Montreal: tra staccate violente e gestione dell’energia
Il Circuit Gilles Villeneuve, che si snoda per 4.361 metri lungo l’isola di Notre-Dame, è uno dei tracciati più impegnativi per le power unit: leggi l’anteprima. La combinazione tra lunghi rettilinei e curve strette mette sotto pressione l’intero sistema propulsivo, soprattutto in fase di frenata e accelerazione. Ben 9 delle 14 curve presenti sono angolate a 90 gradi o più, costringendo la monoposto a repentini cambi di ritmo. Particolarmente insidiosa è la celebre chicane finale, che sfocia nel famigerato “muro dei campioni”, spesso impietoso con chi sbaglia l’uscita di curva 14.
Dal punto di vista del recupero energetico, la pista canadese si colloca nella media stagionale. I tratti ad alta velocità offrono al turbocompressore l’opportunità di rigenerare efficacemente l’energia necessaria al sistema ibrido. A complicare il quadro ci sono però le condizioni meteo (leggi qui), che a Montreal possono cambiare rapidamente. Quest’anno, le previsioni indicano temperature più contenute rispetto alla media, un fattore che gioca a favore sia del raffreddamento della power unit sia dell’efficienza del compressore.

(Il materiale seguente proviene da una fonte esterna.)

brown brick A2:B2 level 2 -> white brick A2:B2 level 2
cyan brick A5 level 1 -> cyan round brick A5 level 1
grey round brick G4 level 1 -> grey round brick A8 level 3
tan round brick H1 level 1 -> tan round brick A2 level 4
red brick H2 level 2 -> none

Gestione delle unità: una strategia calibrata al millimetro
Nel cuore dell’attività tecnica di ogni team c’è una meticolosa pianificazione dell’impiego delle power unit e delle relative componenti, il cui numero è rigidamente limitato dal regolamento FIA. Secondo Westin, la gestione annuale si fonda su tre direttrici principali.
La priorità assoluta è garantire l’affidabilità sull’arco dell’intero campionato, riducendo al minimo il rischio di rotture in gara. Per farlo, le squadre distribuiscono con attenzione il chilometraggio su ciascun componente, evitando che una singola unità venga sollecitata oltre misura. Ogni tracciato presenta esigenze specifiche e, all’occorrenza, le scelte possono essere riviste alla luce dei controlli effettuati dopo ogni Gran Premio.

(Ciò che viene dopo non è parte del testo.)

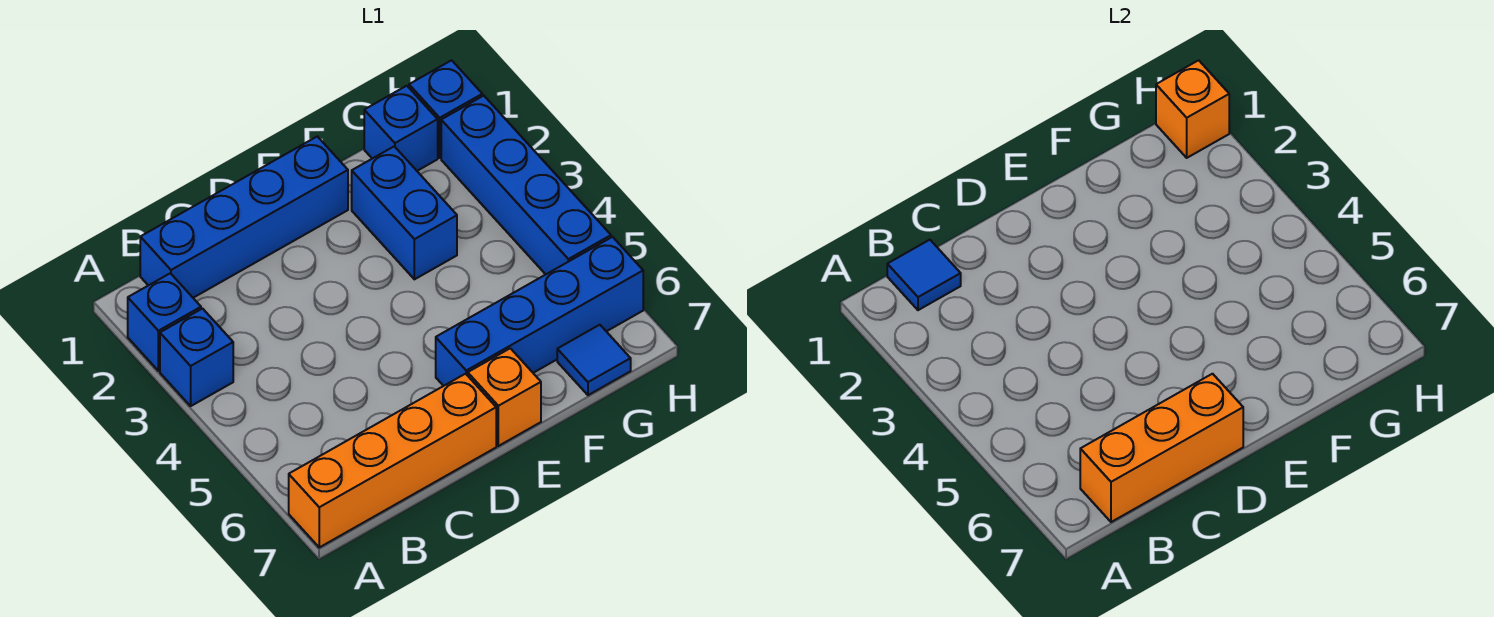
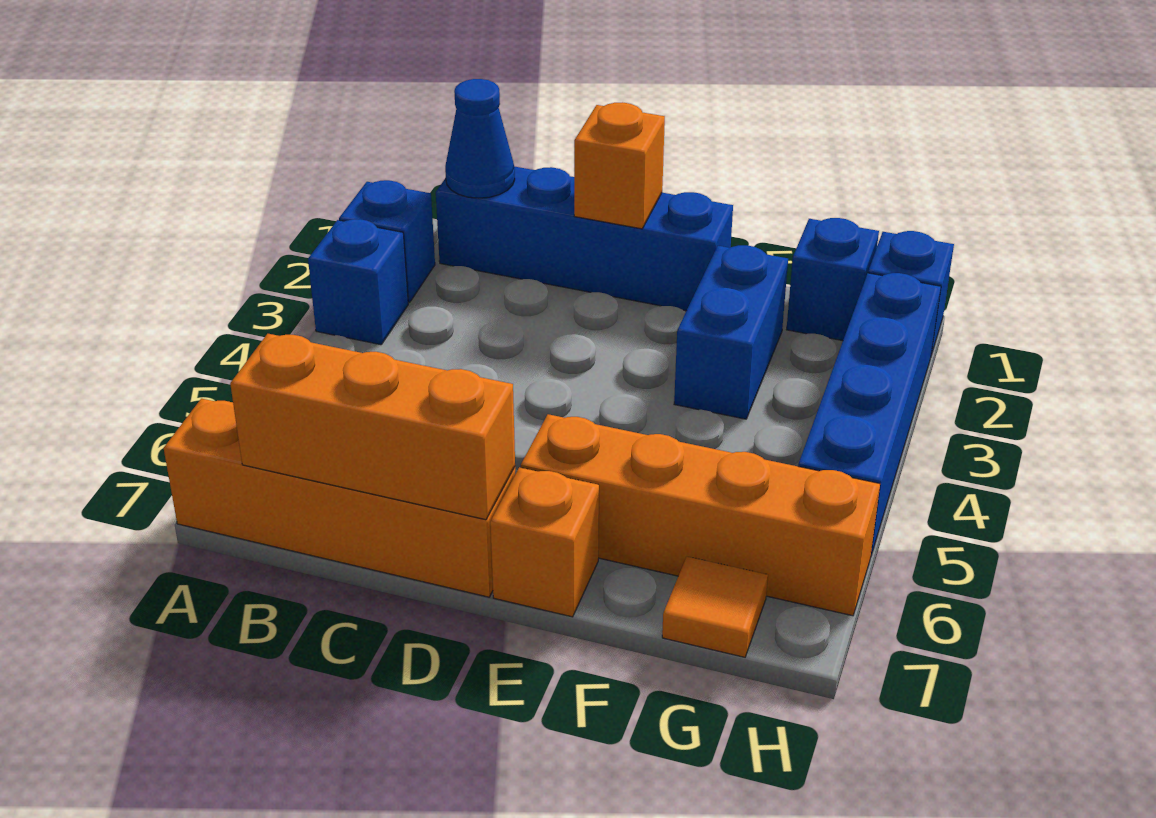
blue tile B1 level 2 -> blue cone B1 level 2
blue brick E6:H6 level 1 -> orange brick E6:H6 level 1
blue tile G7 level 1 -> orange tile G7 level 1
orange brick H1 level 2 -> orange brick D1 level 2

Il secondo punto riguarda la disponibilità strategica di componenti già utilizzati ma ancora funzionanti, fondamentali per evitare penalità in caso di emergenze. Avere una power unit “di scorta” può fare la differenza nel corso della stagione: guasti imprevisti, segnali anomali in telemetria o incidenti possono richiedere la sostituzione immediata di una parte, anche solo per motivi precauzionali. In queste situazioni, evitare l’impiego di una quinta unità – non prevista dal regolamento – diventa cruciale.
Infine, l’introduzione di una nuova power unit viene pianificata in funzione del calendario: la scelta ricade su circuiti dove la potenza fa davvero la differenza, ma senza anticipare troppo l’inserimento per non compromettere il margine di gestione nei mesi successivi.

Dalla Svezia a Maranello, passando per la ricerca
L’arrivo di Fredrik Westin in Ferrari risale al 2012. Dopo un dottorato dedicato ai turbocompressori e varie esperienze nel settore automotive, il passaggio in Formula 1 è stato quasi naturale. Quando i turbo sono tornati in auge nel 2014, Maranello era alla ricerca di un profilo esperto proprio in quell’ambito tecnico. “Era il momento perfetto e il lavoro dei sogni”, racconta Westin. Da allora, la sua carriera è progredita di pari passo con l’evoluzione delle power unit ibride, lavorando a stretto contatto con il cuore tecnologico della monoposto più iconica del Circus.